Sé que muchos me tildarán de antisocial, falto de solidaridad y poco amante de lo que viene de forma fraudulenta de más allá de nuestras fronteras, pero no me importa. Ya que no puedo evitar esta invasión incontrolada y nefasta, déjenme al menos el derecho al pataleo y a mostrar mi disconformidad con ese equivocado proceder. Y el que piense de otra manera, tiene fácil hacer realidad su postura. Acoja a uno de sus defendidos y manténgalo cerca de donde reside. Pronto cambiará de opinión, se lo garantizo. Es más fácil predicar que dar ejemplo. En “Plácido”, una película de Berlanga protagonizada por mi inolvidable y desaparecido amigo Cassen, una serie de señoras de la alta sociedad y simulados sentimientos, proclamaban como eslogan navideño el de “Siente un pobre a su mesa”. Algo que ocurrió en la realidad e intentaron poner de moda en los años sesenta, con no muy buenos y eficaces resultados. Iban en caravana de coches con altavoces por calles y plazas, incitándonos a que esa noche tuviéramos un invitado tan especial compartiendo nuestra cena. La realidad era que del dicho al hecho había un largo trecho y las pródigas familias se veían negras para soportar su caridad, ante los desaguisados, exabruptos, exigencias y faltas de composturas de los comensales seleccionados, que más que agradecer el detalle alardeaban de su grosería.

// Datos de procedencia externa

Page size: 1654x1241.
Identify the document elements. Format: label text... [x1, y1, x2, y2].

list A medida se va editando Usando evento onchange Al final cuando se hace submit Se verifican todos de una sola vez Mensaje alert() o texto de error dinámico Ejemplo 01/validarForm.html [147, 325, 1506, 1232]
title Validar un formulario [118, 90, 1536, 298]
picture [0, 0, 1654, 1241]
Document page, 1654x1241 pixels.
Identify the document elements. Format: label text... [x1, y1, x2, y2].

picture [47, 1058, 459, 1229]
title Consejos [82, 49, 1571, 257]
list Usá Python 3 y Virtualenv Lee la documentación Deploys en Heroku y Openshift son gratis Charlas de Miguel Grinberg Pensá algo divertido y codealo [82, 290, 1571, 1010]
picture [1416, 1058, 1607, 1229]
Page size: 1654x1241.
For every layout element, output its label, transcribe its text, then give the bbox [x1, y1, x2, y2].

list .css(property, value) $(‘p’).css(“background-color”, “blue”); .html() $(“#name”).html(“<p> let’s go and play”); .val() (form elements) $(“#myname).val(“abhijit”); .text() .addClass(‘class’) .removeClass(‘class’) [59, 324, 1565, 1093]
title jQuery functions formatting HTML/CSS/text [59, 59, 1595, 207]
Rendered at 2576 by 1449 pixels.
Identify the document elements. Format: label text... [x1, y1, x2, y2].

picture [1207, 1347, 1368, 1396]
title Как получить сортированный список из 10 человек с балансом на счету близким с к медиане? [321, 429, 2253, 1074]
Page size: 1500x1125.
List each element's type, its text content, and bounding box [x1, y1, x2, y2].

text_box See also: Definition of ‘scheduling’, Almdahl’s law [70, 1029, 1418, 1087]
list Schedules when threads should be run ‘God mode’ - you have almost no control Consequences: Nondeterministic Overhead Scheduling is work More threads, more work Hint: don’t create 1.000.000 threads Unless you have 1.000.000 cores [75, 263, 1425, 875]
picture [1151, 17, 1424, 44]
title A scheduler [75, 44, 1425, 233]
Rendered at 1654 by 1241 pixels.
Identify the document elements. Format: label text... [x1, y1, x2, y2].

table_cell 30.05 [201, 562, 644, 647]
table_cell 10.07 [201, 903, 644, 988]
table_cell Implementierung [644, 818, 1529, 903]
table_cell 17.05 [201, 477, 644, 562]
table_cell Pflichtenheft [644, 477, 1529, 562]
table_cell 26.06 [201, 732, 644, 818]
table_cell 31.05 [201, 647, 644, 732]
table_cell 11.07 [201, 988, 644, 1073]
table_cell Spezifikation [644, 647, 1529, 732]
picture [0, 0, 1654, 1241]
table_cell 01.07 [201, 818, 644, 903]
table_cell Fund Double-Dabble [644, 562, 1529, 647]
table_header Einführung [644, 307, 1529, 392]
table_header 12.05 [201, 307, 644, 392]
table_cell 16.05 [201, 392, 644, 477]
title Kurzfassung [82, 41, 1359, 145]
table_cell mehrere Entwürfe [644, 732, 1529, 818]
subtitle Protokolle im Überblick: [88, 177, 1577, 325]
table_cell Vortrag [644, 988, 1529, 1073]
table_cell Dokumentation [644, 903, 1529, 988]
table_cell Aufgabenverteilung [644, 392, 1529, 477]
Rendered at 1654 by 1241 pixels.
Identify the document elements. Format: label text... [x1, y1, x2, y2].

Buñuel reflejó algo parecido en su famosa y polémica película “Viridiana”. No quiero con ello dar a entender, Dios me libre, que todos sean iguales a la hora de dar y recibir. He sido testigo de ejemplares muestras de generosidad, sin publicidades ni propósitos farisaicos y no menos significativas muestras de agradecimiento sincero y emocionado.
¿En qué acabará todo eso? No puedo, ni quiero imaginármelo. Ya sé que muchos no pensarán igual. Yo tampoco pensaba así, cuando no se padecía esta constante y nada conveniente invasión, ni los tenía que soportar en el día a día, tras la simple protección de una débil pared.